The lines from the one with "index mcp: (1163, 793)" through the last line below are to be copied exactly; no other lines are to be returned.

[[ Material for this exercise, beginning ]]

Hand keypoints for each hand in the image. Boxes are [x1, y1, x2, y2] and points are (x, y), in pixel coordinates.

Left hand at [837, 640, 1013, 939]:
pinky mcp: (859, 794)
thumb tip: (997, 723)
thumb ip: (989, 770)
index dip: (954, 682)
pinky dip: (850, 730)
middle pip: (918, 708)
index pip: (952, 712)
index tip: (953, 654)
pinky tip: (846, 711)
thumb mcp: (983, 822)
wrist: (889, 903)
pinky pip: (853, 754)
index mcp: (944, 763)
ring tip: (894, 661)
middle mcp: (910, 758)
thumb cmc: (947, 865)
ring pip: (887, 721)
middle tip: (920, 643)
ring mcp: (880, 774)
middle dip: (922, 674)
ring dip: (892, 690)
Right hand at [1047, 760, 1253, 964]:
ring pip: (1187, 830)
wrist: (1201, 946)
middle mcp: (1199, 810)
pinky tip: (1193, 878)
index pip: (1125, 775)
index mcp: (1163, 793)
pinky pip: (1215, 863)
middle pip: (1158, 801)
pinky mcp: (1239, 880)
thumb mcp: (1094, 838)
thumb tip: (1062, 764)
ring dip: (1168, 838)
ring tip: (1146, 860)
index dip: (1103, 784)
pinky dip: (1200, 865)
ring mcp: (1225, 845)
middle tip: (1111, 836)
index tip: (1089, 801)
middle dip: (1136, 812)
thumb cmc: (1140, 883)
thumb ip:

[[ Material for this exercise, end ]]

**Task answer:**
index mcp: (1163, 793)
pinky pip: (1215, 863)
middle pip: (1158, 801)
pinky mcp: (1239, 880)
thumb mcp: (1094, 838)
thumb tip: (1062, 764)
ring dip: (1168, 838)
ring tip: (1146, 860)
index dip: (1103, 784)
pinky dip: (1200, 865)
ring mcp: (1225, 845)
middle tip: (1111, 836)
index tip: (1089, 801)
middle dip: (1136, 812)
thumb cmc: (1140, 883)
thumb ip:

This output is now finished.